Legislators in Olympia finished their work earlier this week, and I wanted to share a few outcomes of the 2019 legislative session as they relate to Western and higher education in general.
Despite the limited availability of discretionary funding, the legislature made significant and historic investments in our state’s higher education system this session. One critical investment is full funding of the State Need Grant (renamed the Washington College Grant) and a guarantee that all eligible students will receive the award by academic year 2020-21, as well as an expansion of income eligibility. This is a tremendous step in making higher education in Washington accessible and affordable, regardless of family income.
For Western in particular, $3.4 million was appropriated to increase access to STEM degrees, as well as partial funding for employee compensation. The 2019-21 operating budget also includes funding to support faculty and staff salary increases, including a 3% annual compensation increase in both years of the 2019-21 biennium.
The funding for these investments was largely provided through passage of House Bill 2158, which creates a dedicated funding source for higher education through a targeted increase in taxes for certain businesses in the state that rely on employees with college degrees. I’m grateful to the members of the Legislature and Governor Inslee for their vision, hard work, and willingness to make tough choices in order to achieve this milestone for Washingtonians.

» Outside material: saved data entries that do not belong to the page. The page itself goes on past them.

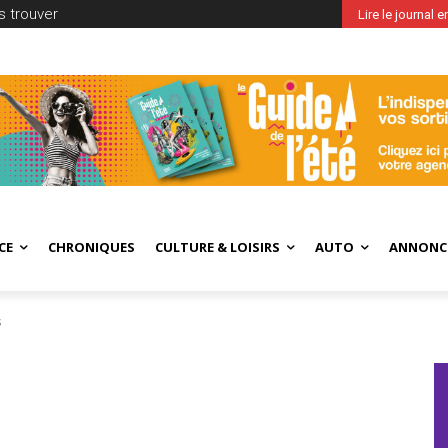
 trouver
Lire le journal 
CE
CHRONIQUES
CULTURE & LOISIRS
AUTO
ANNONC
s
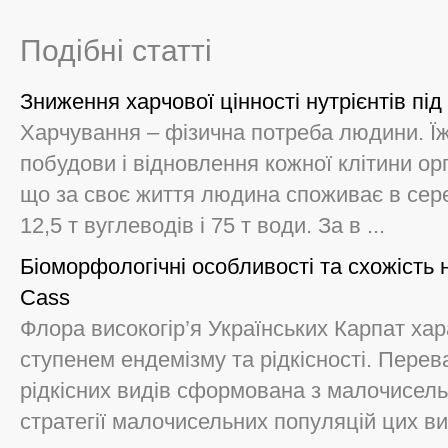
Подібні статті
Зниження харчової цінності нутрієнтів під
Харчування – фізична потреба людини. Ї
побудови і відновлення кожної клітини ор
що за своє життя людина споживає в серед
12,5 т вуглеводів і 75 т води. За в ...
Біоморфологічні особливості та cхожість 
Cass
Флора високогір’я Українських Карпат ха
ступенем ендемізму та рідкісності. Перев
рідкісних видів сформована з малочисел
стратегії малочисельних популяцій цих вид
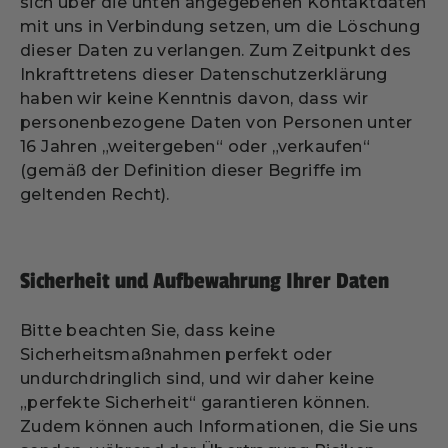
sich über die unten angegebenen Kontaktdaten
mit uns in Verbindung setzen, um die Löschung
dieser Daten zu verlangen. Zum Zeitpunkt des
Inkrafttretens dieser Datenschutzerklärung
haben wir keine Kenntnis davon, dass wir
personenbezogene Daten von Personen unter
16 Jahren „weitergeben“ oder „verkaufen“
(gemäß der Definition dieser Begriffe im
geltenden Recht).
Sicherheit und Aufbewahrung Ihrer Daten
Bitte beachten Sie, dass keine
Sicherheitsmaßnahmen perfekt oder
undurchdringlich sind, und wir daher keine
„perfekte Sicherheit“ garantieren können.
Zudem können auch Informationen, die Sie uns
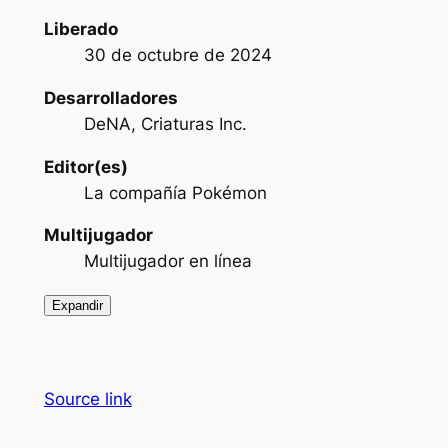
Liberado
30 de octubre de 2024
Desarrolladores
DeNA, Criaturas Inc.
Editor(es)
La compañía Pokémon
Multijugador
Multijugador en línea
Expandir
Source link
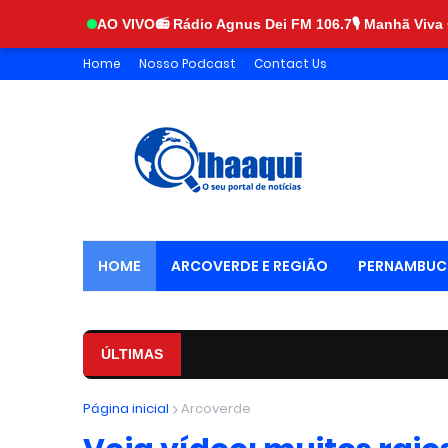
AO VIVO
📻 Rádio Agnus Dei FM 106.7
🎙️ Manhã Viva
Home
Nosso Podcast
Contact Us
HOME
ARCOVERDE E REGIÃO
PERNAMBU
TÍTULO DE CIDADÃO
ÚLTIMAS
Página inicial
Arcoverde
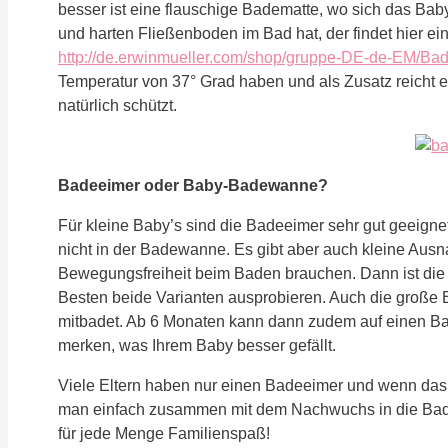
besser ist eine flauschige Badematte, wo sich das Ba
und harten Fließenboden im Bad hat, der findet hier 
http://de.erwinmueller.com/shop/gruppe-DE-de-EM/Ba
Temperatur von 37° Grad haben und als Zusatz reicht e
natürlich schützt.
Badeeimer oder Baby-Badewanne?
Für kleine Baby’s sind die Badeeimer sehr gut geeign
nicht in der Badewanne. Es gibt aber auch kleine Ausn
Bewegungsfreiheit beim Baden brauchen. Dann ist di
Besten beide Varianten ausprobieren. Auch die groß
mitbadet. Ab 6 Monaten kann dann zudem auf einen Ba
merken, was Ihrem Baby besser gefällt.
Viele Eltern haben nur einen Badeeimer und wenn das 
man einfach zusammen mit dem Nachwuchs in die Bade
für jede Menge Familienspaß!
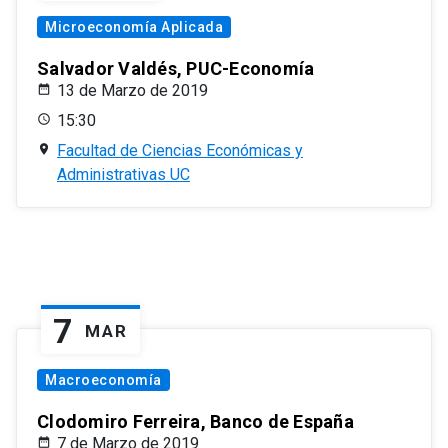
Microeconomía Aplicada
Salvador Valdés, PUC-Economía
13 de Marzo de 2019
15:30
Facultad de Ciencias Económicas y
Administrativas UC
7
MAR
Macroeconomía
Clodomiro Ferreira, Banco de España
7 de Marzo de 2019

The 2019-21 capital budget includes many important infrastructure projects at Western. The legislature fully funded WWU’s top capital budget priority: $60 million for construction of a new interdisciplinary science building. This critical project is an important first step in addressing growing classroom and lab capacity constraints across many science departments. Construction of the building is scheduled to begin January 2020 and be completed by June 2021.
The 2019-21 capital budget also included $2 million in design funding for a new electrical engineering and computer science building, with a budget proviso to fully fund the building in the following biennium, with the University raising 10% of the construction costs from private philanthropy.
Other notable investments include $3 million for classroom and lab upgrades, funding for minor works and building repair projects across campus, and authority for WWU to self-finance up to $9.95 million for the construction of a new academic support services building, which would potentially free up additional academic space in the campus core.
Also noteworthy was the legislature’s passage of Initiative 1000, which repeals the current ban on affirmative action to remedy discrimination in public employment, education and contracting. Initiative 1000 will become state law unless sufficient signatures supporting its repeal are gathered within 90 days, in which case the measure would be placed on the ballot for voters to decide. As Western strives to be a more diverse and inclusive institution, I-1000 will improve our ability to attract the best students, faculty, and staff from underrepresented backgrounds, and to partner with minority-owned business and industry enterprises.
Finally, I want to take the opportunity to thank everyone who engaged in the legislative process and advocated for Western and higher education this year. Students, faculty, staff, alumni, Trustees and advisory board members, friends of Western—all volunteered their time to advocate for an increased commitment to higher education, access and affordability, and the prosperity that increased educational attainment will bring for our state. Thank you!